Documentation in the hospital's Left Without Treatment/Elopement form revealed there was no answer when the patient was first called by ED staff to go back to a room in the ED at 3:20 a.m. on 6/10/2022, a period of approximately 14 hours after arrival. There was no documentation that an MSE was performed during that time.

Patient #21

Patient #21 presented to the ED on 9/9/2022 at 3:46 p.m. The patient was triaged at 3:56 p.m. with a blood sugar level of 519 mg/dL during triage. The normal reference blood glucose level is 70-106 mg/dL. The patient reported weakness, nausea and vomiting and that she had given herself insulin at home one hour prior to arrival. The patient was assigned an ESI of 2. Labwork was ordered at 3:59 p.m. obtained and sent to the Lab at 4:11 p.m. and the patient's glucose level was reported to be critically high at 540 mg/dL. The Critical Results were called to an RN in the ED at 5:08 p.m. There was no documentation that the results were communicated by the RN to an ED provider. The patient signed a Refusal of Examination form on 9/9/2022 at 7:53 p.m. There was no documentation the patient had an MSE or treatment offered for the critically high glucose level during the four-hour period of time the patient was in the ED.

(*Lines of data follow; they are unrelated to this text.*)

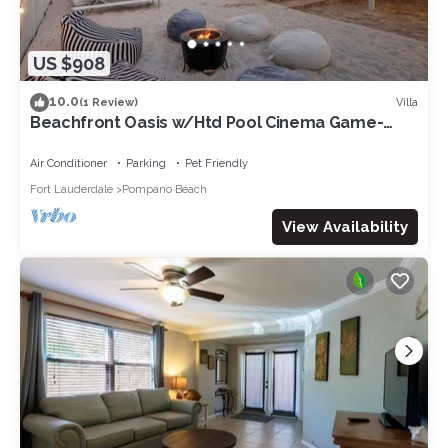
US $908
10.0
Villa
(1 Review)
Beachfront Oasis w/Htd Pool Cinema Game-
Room Tiki
Air Conditioner
Parking
Pet Friendly
Fort Lauderdale
Pompano Beach
View Availability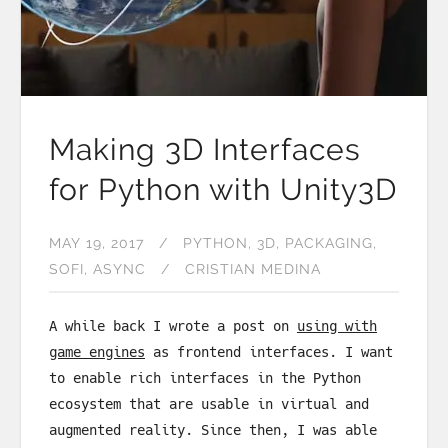
Making 3D Interfaces
for Python with Unity3D
MAY 19, 2017
PYTHON
3D
PACKAGING
SOFI
ASYNC
CRISTIAN MEDINA
A while back I wrote a post on
using with
game engines
as frontend interfaces. I want
to enable rich interfaces in the Python
ecosystem that are usable in virtual and
augmented reality. Since then, I was able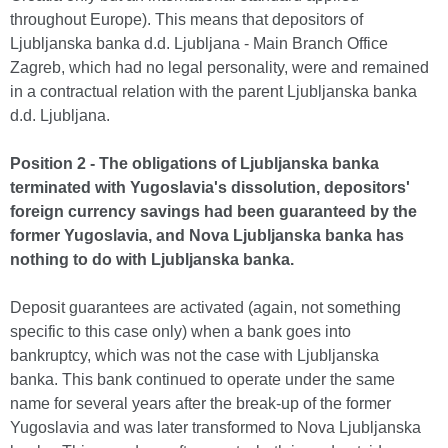
throughout Europe). This means that depositors of
Ljubljanska banka d.d. Ljubljana - Main Branch Office
Zagreb, which had no legal personality, were and remained
in a contractual relation with the parent Ljubljanska banka
d.d. Ljubljana.
Position 2 - The obligations of Ljubljanska banka
terminated with Yugoslavia's dissolution, depositors'
foreign currency savings had been guaranteed by the
former Yugoslavia, and Nova Ljubljanska banka has
nothing to do with Ljubljanska banka.
Deposit guarantees are activated (again, not something
specific to this case only) when a bank goes into
bankruptcy, which was not the case with Ljubljanska
banka. This bank continued to operate under the same
name for several years after the break-up of the former
Yugoslavia and was later transformed to Nova Ljubljanska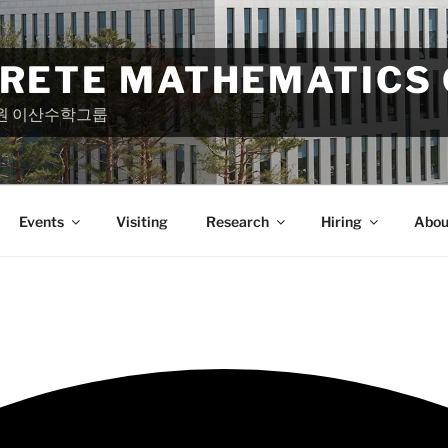
CRETE MATHEMATICS
원 이산수학그룹
Events
Visiting
Research
Hiring
Abou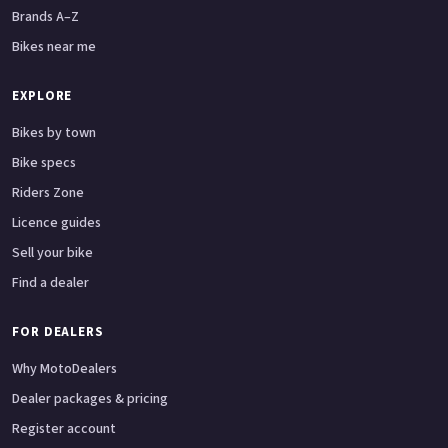
Brands A–Z
Bikes near me
EXPLORE
Bikes by town
Bike specs
Riders Zone
Licence guides
Sell your bike
Find a dealer
FOR DEALERS
Why MotoDealers
Dealer packages & pricing
Register account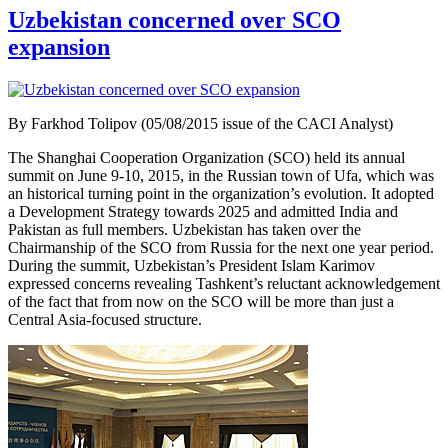
Uzbekistan concerned over SCO
expansion
By Farkhod Tolipov (05/08/2015 issue of the CACI Analyst)
The Shanghai Cooperation Organization (SCO) held its annual
summit on June 9-10, 2015, in the Russian town of Ufa, which was
an historical turning point in the organization’s evolution. It adopted
a Development Strategy towards 2025 and admitted India and
Pakistan as full members. Uzbekistan has taken over the
Chairmanship of the SCO from Russia for the next one year period.
During the summit, Uzbekistan’s President Islam Karimov
expressed concerns revealing Tashkent’s reluctant acknowledgement
of the fact that from now on the SCO will be more than just a
Central Asia-focused structure.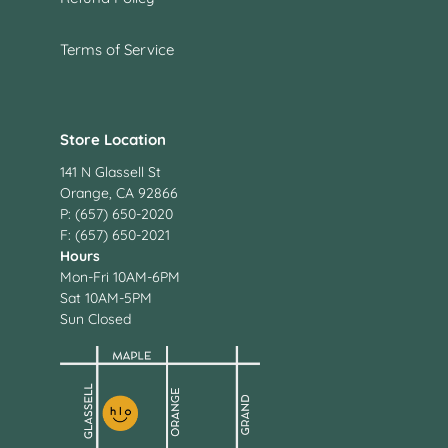
Terms of Service
Store Location
141 N Glassell St
Orange, CA 92866
P: (657) 650-2020
F: (657) 650-2021
Hours
Mon-Fri 10AM-6PM
Sat 10AM-5PM
Sun Closed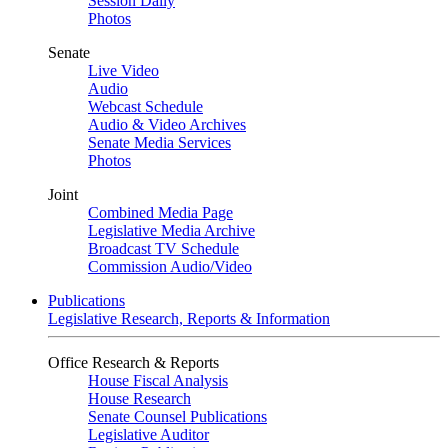
Session Daily
Photos
Senate
Live Video
Audio
Webcast Schedule
Audio & Video Archives
Senate Media Services
Photos
Joint
Combined Media Page
Legislative Media Archive
Broadcast TV Schedule
Commission Audio/Video
Publications
Legislative Research, Reports & Information
Office Research & Reports
House Fiscal Analysis
House Research
Senate Counsel Publications
Legislative Auditor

The hospital provided the following information specific to Emergency Department volumes for the period from May 2022 through October 2022:

May 2022:
# of patients who presented: 6,155
# of patients who left without treatment (MSE): 758
# of patients who left AMA (against medical advice): 111

June 2022:
# of patients who presented: 5,178
# of patients who left without treatment: 526
# Number of patients who left AMA: 75

July 2022:
# of patients whopresented: 5,539
# of patients who left without treatment: 1,189
# of patients who left AMA: 63

August 2022:
# of patients who presented: 6,001
# of patients who left without treatment: 847
# of patients who left AMA: 100

September 2022:
# of patients who presented: 6,698
# of patients who left without treatment: 895
# of patients who left AMA: 34

October 2022:
# of patients who presented: 5,904
# of patients who left without treatment: 1,045
# Number of patients who left AMA: 38

November 1 to November 14, 2022:
# of patients who presented: 2,924
# of patients who left without treatment: 497

Hospital leadership acknowledged during interviews that they were aware of the numbers of patients who were leaving without treatment and continued to develop action plans to address the issues.